Tuesday, March 3, 2009

Where have all the leaders gone??

Elections have been announced by the Election Commission of India and all the TV channels are going blah, blah over it. The parties have started looking for alliances for the election. The blame-games have begun. Allegations and counter-allegations are coming up. More skeletons will tumble out of closets as election fever starts rising with the mercury! Amongst all the hoopla surrounding the election - this is the question that is the most disturbing one. - do we have the leaders who can lead the dynamic and young India in such extra-ordinary times of economic turmoil, terrorist threats, global warming to become the superpower that Kalaam envisaged?

The so-called national-level parties have septuagenarians and octogenarians as the prime ministerial candidate. Even for the state-level the situation is not much different. Again I am not criticizing these people just because of their age. They are all good and have served the nation for so many years. But isn't it time for someone else to take over who can bring in fresh ideas and be more proactive in the biggest business of running the nation?
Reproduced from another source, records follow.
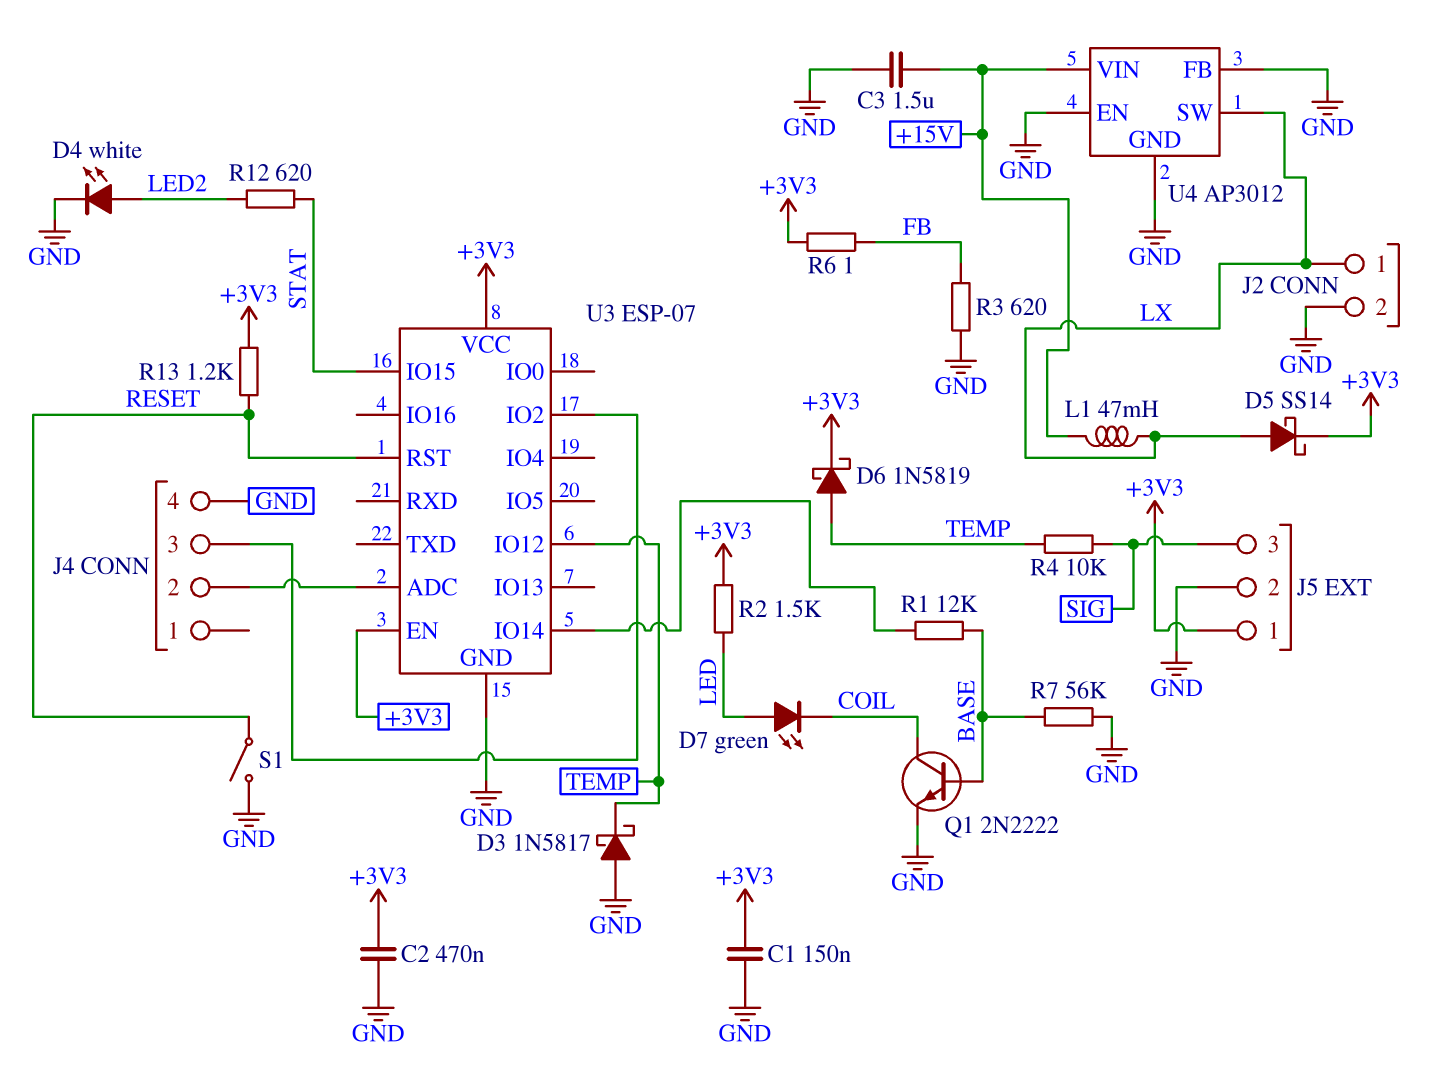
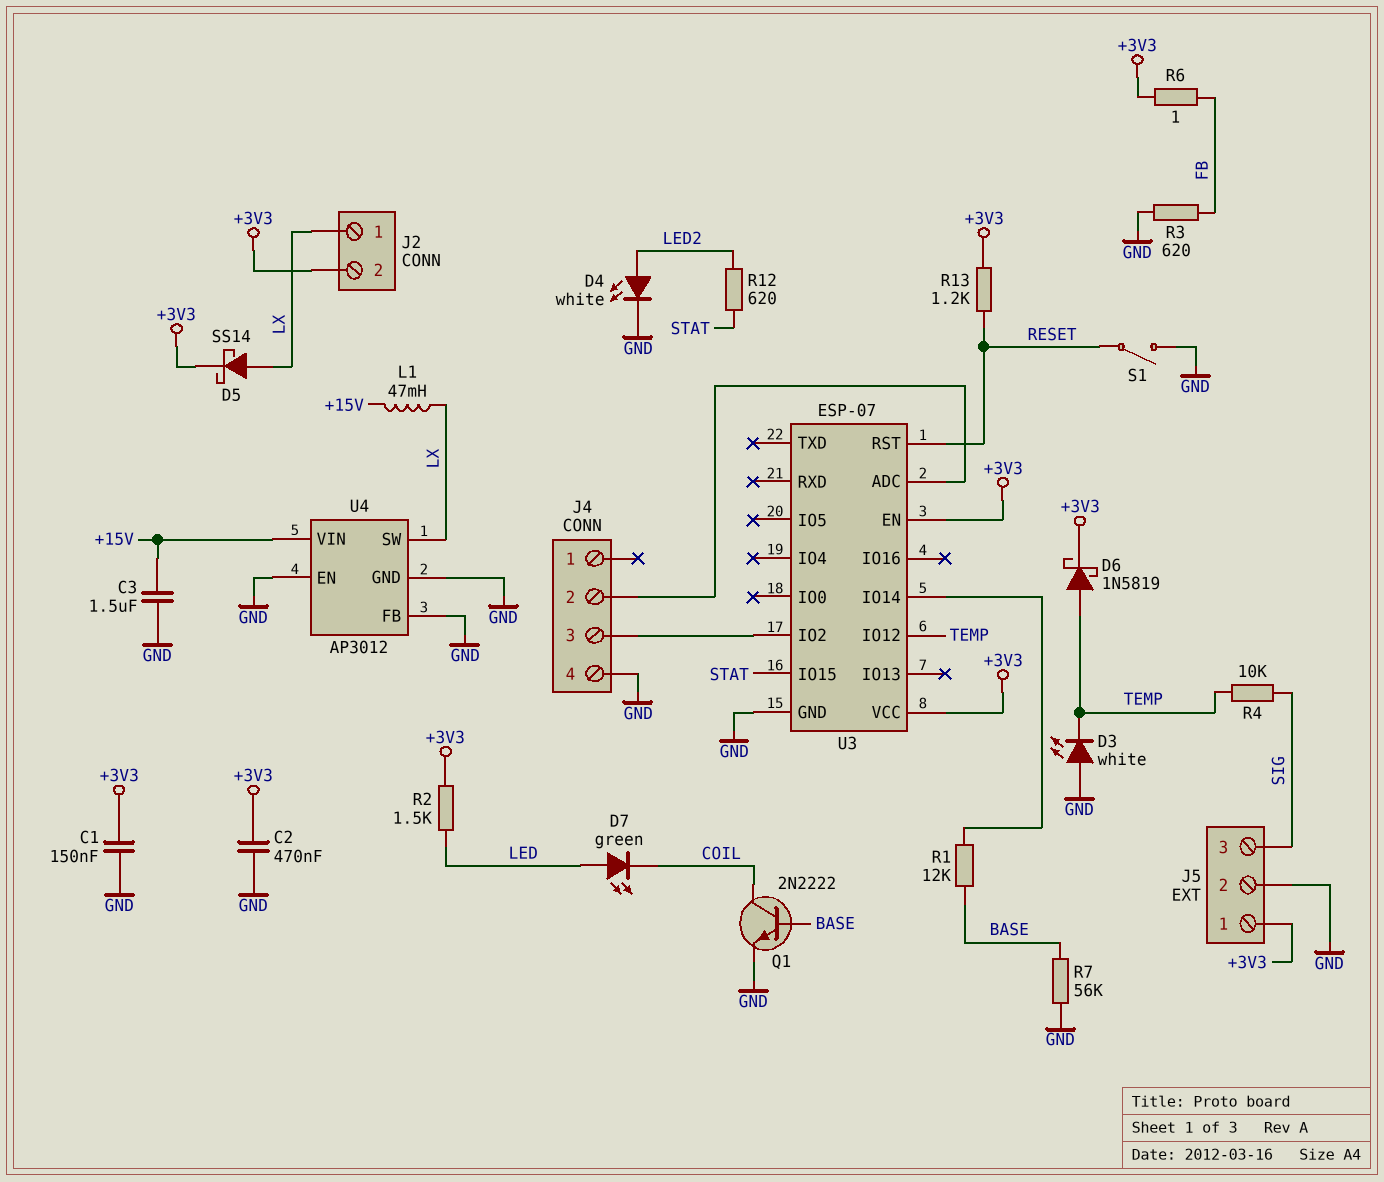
D3: schottky 1N5817 (A GND, K TEMP) -> LED white (A GND, K TEMP)
J2 pin 2: GND -> +3V3

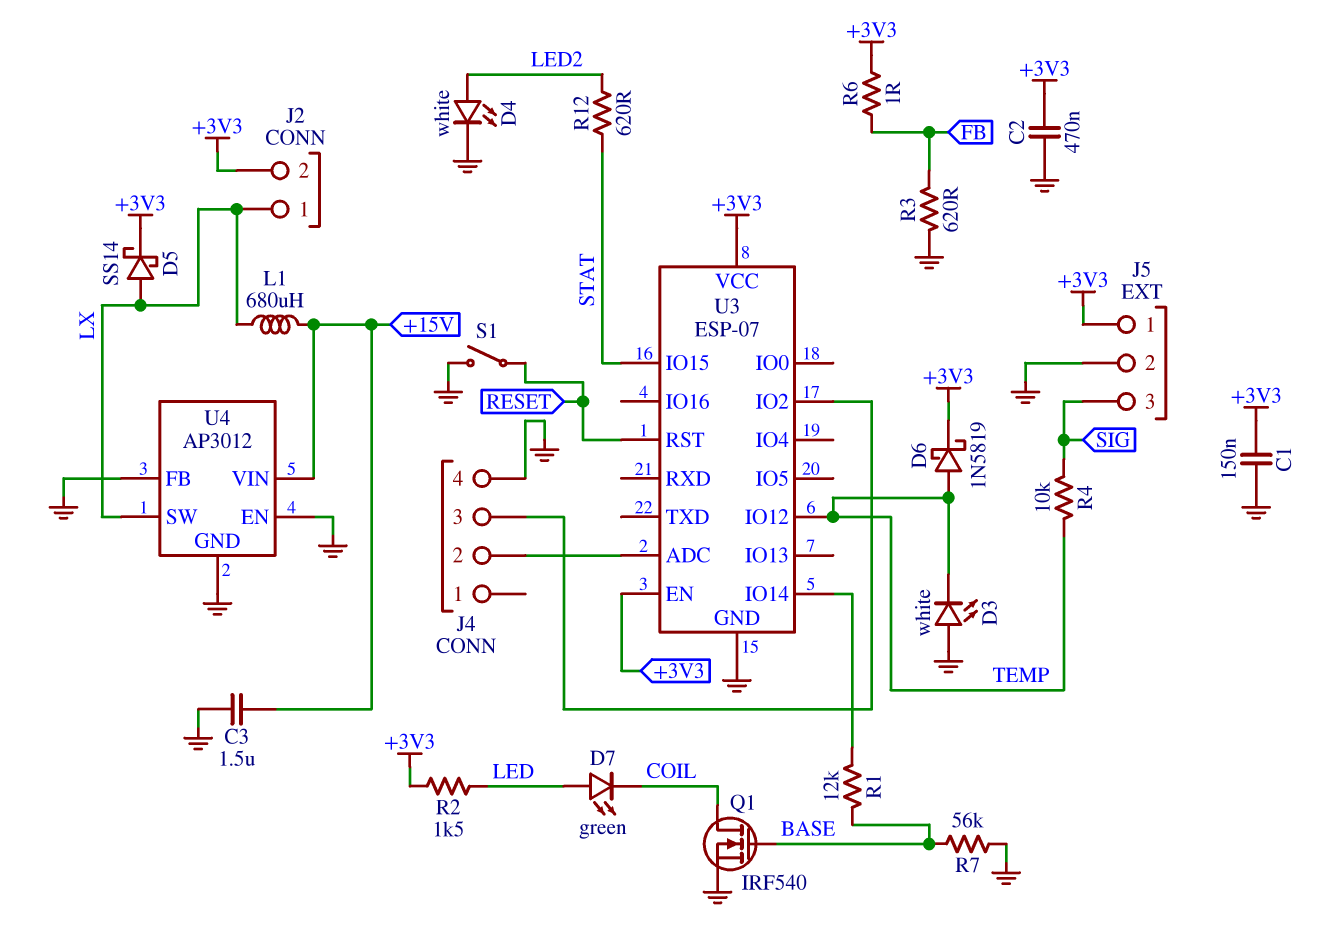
L1: 47mH (+15V, LX) -> 680uH (+15V, LX)
Q1: NPN 2N2222 (B BASE, C COIL, E GND) -> NMOS IRF540 (G BASE, D COIL, S GND)
R13: 1.2k (+3V3, RESET) -> none

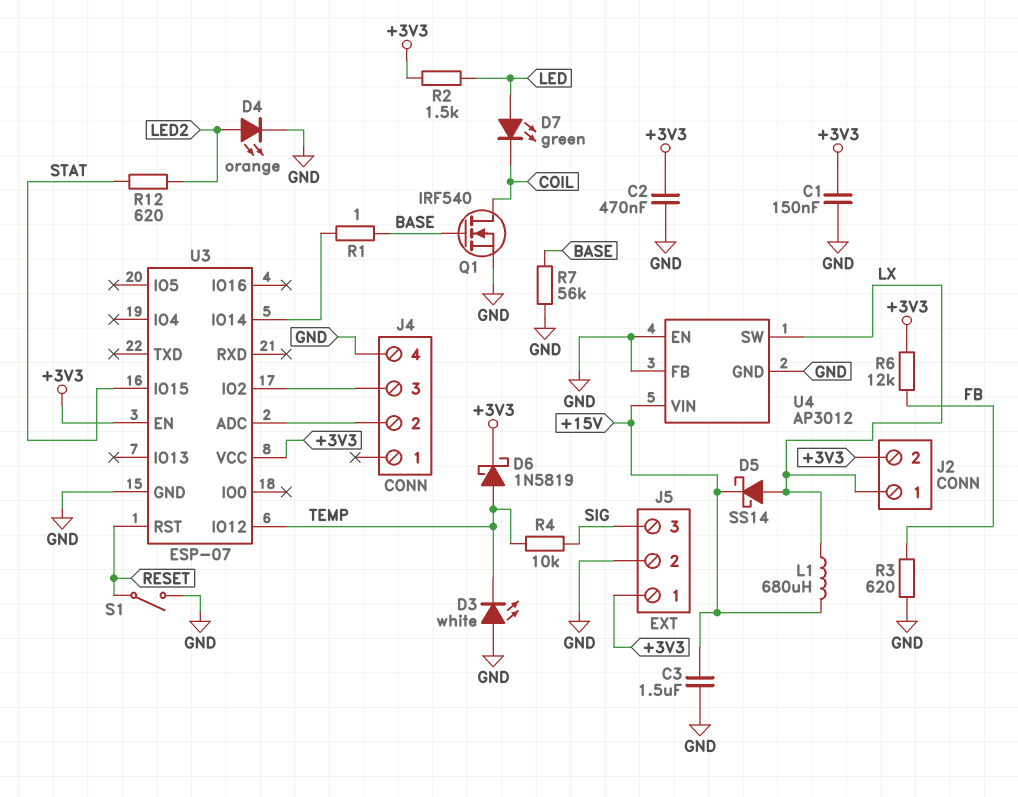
D4: LED white (A LED2, K GND) -> LED orange (A LED2, K GND)
D5: schottky SS14 (A LX, K +3V3) -> schottky SS14 (A LX, K +15V)
R1: 12k (BASE, U3/IO14) -> 1 (BASE, U3/IO14)
R6: 1 (+3V3, FB) -> 12k (+3V3, FB)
I have been following elections since A. B. Vajpayee first became prime minister for 13 days. Sadly since then not much has changed. The faces all have remained the same albeit most of them have grown a little older.  No new ideas. In 2004, when UPA came to power, I thought there would be some improvement. After all we had a scientist as the president, economist as a prime minister and P. Chidambaram as the finance minister. Sadly they did not do anything radical when they had their chances. I was hoping something on the lines of 1991 from Manmohan Singh but am now disappointed.

Instead, we are seeing the decades-old tradition of chronic nepotism and cronyism when it comes to announcing the candidates. They talk of reservation for women and minorities in the parliament, yet the percentage of women and minorities standing for the election is in stark contrast with the reservations principle. Again minorities are normally given the political ticket only if the constituencies have majority population of that particular community.

Wannabe American Presidents debate on the type of policies that they are going to implement to win the election. Heck, we don't even know clearly who the prime ministerial candidate will be. I don't deny that there is no mud-slinging at the opposition during the American presidential campaigns. However, in India it is the only thing that the politicians engage in. They say that we would be bored of hearing the same old promises of roti-kapda-makaan. And my guess is that we will see a new low in the mud-slinging department too with technology being used as major weapons by all the political parties concerned. When can we see somebody at least promising us of some change? Even if we consider the younger lot - they seem absolutely clueless about the whole thing? If we consider Rahul Gandhi's immature statements, the future doesn't look promising.

Finally the most disturbing part of the whole election is, even if I vote a particular party out - they can come in through coalition. This entirely defeats the purpose of elections. This has happened in Kashmir elections that were held recently. The people voted out the PDP-Congress coalition and voted for National Conference. Congress dumped PDP and joined National Congress to form a Congress-NC alliance. How can people expect democracy to work if people don’t get the change they demanded in the elections?